Saturday 13 September 2008


I am starting out with the family's biggest windup gramophone because I now realise these wonderful machines were my first introduction to steampunk, when I was a small kid in the 1950s. I cannot remember a time when I havent had one. The lovely big one in the picture is still at my dad's house until I can figure a way to bring it home to Scotland by train. It weighs a tonne and the horn is of course enormous and fairly fragile, being papier mache with fake snake paper on it. The shape of the horn was designed for hifi sound reproduction and a really amazing loudness. We have often had to shove pullovers and cushions in the horn to keep from annoying the entire street.

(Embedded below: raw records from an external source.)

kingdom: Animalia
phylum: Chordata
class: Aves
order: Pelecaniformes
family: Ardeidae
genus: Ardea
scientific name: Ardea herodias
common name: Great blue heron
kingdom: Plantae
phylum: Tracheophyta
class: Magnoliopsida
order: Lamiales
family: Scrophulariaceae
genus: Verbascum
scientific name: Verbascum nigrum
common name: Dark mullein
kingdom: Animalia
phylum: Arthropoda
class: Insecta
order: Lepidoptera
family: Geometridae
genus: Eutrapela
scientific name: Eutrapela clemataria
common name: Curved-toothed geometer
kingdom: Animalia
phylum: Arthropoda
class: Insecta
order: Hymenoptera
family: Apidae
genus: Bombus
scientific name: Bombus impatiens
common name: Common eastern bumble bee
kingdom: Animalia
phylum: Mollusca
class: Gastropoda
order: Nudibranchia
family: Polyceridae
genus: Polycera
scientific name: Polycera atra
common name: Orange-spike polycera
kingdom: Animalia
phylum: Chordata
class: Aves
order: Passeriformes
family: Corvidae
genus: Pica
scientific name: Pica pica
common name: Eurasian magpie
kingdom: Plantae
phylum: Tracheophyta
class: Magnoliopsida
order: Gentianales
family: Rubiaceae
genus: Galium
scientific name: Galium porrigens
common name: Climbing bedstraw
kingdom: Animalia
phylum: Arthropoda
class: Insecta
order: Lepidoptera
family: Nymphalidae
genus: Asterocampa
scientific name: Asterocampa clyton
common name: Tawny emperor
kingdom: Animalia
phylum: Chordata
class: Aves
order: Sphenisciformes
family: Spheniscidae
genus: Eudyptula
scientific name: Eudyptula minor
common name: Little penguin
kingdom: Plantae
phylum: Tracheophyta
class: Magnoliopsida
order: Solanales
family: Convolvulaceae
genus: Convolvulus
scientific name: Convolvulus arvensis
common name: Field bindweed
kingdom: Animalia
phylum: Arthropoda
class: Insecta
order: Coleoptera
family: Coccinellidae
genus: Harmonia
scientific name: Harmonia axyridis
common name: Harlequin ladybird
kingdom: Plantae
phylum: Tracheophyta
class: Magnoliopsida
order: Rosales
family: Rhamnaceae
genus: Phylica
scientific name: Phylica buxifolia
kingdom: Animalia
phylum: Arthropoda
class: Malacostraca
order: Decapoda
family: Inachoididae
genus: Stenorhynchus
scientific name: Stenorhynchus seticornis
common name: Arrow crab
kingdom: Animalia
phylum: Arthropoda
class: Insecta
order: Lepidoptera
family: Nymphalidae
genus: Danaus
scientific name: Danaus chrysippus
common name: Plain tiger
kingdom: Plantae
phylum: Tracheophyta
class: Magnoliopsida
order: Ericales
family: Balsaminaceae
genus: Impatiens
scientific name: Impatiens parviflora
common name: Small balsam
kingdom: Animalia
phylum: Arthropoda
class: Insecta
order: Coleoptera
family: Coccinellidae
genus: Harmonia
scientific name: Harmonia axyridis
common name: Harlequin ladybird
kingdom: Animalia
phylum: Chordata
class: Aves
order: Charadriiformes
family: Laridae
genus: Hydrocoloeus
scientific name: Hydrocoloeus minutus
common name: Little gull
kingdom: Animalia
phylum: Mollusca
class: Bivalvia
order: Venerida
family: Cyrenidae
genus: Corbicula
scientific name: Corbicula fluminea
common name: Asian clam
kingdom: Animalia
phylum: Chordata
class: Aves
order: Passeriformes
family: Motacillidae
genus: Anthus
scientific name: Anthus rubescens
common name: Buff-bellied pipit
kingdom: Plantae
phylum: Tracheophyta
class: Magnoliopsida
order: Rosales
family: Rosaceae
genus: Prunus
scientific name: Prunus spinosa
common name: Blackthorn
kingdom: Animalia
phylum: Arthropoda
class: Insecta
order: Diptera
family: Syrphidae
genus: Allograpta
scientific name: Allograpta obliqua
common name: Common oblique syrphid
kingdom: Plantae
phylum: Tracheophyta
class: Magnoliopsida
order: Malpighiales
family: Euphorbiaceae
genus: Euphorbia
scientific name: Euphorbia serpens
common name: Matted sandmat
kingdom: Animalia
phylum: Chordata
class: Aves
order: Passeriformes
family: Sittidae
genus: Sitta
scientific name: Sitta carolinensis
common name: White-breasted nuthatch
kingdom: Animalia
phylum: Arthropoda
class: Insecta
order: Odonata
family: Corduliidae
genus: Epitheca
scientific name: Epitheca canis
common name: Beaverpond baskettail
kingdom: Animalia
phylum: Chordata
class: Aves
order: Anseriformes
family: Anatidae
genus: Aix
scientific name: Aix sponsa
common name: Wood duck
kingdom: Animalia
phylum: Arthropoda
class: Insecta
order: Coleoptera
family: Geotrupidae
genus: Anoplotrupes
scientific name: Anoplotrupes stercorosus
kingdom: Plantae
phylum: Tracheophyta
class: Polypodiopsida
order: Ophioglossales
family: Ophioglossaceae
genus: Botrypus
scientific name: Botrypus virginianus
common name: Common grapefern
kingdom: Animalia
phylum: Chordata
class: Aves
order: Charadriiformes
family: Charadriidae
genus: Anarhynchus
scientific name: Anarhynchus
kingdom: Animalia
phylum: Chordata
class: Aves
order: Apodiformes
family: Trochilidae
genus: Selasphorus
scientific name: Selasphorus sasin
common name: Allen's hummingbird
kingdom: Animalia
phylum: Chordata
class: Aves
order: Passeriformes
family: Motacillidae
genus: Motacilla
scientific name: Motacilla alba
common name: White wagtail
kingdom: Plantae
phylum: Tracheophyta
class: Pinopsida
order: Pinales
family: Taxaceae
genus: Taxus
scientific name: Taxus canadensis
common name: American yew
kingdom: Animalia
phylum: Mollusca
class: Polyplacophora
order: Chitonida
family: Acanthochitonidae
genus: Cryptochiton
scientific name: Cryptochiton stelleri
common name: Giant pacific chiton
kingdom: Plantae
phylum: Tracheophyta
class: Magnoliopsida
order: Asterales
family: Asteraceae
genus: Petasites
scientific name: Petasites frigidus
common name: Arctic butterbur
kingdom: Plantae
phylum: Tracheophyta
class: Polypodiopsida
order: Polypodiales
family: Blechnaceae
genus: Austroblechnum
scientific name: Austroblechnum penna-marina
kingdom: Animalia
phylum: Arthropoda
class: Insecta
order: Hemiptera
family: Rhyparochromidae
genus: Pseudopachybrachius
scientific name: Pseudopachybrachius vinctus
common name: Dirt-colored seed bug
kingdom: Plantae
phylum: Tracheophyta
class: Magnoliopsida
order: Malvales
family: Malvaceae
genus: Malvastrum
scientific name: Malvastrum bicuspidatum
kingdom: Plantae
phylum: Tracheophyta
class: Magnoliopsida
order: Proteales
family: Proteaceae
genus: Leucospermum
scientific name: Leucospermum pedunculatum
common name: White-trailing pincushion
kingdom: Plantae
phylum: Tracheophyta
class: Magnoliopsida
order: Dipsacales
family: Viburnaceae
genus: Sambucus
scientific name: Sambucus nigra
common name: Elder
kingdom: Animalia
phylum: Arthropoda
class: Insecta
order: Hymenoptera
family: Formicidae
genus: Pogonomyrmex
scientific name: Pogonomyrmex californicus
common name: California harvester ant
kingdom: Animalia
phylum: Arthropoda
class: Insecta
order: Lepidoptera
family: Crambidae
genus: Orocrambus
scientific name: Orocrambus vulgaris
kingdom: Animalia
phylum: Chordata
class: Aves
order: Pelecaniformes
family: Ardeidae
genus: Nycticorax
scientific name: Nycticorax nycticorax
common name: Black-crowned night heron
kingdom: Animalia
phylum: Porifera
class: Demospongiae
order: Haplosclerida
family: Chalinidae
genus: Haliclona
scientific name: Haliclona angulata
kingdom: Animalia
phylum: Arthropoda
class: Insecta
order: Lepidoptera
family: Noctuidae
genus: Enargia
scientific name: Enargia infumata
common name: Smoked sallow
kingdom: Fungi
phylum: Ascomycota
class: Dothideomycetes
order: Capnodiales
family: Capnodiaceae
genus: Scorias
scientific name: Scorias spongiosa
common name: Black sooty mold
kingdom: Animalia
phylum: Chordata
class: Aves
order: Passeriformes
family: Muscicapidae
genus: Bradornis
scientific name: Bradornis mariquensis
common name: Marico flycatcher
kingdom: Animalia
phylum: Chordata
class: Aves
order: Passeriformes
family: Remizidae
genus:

I have 3 portable windups and one transition one which operates more or less like a windup but is actually electrically operated. I have had (now sadly gone the way of many windups in the 1970s when no one repaired them) a lovely cabinet machine but this big one was a gift to the family from a colleague of my father's. She lived in a tiny house and couldnt take this in when her own mum died. Most of my parents 78s were jazz and blues but mine are mostly swing, crooners and musicals' hits. The first record ever bought for me, when I was preschool, was a 78 of Perry Como's most famous hit: Catch a Falling Star. I also had lots of childrens novelty songs on 78, such as "Two little tom tits were tweeting" and of course teddy bears picnic. When I was in nursery school in the late 50s, the end of the day was always a windup playing 78s of our choice, while we waited for our mums to fetch us. Now my kids are intrigued and one of my wee portables occupies the coffee table in the living room.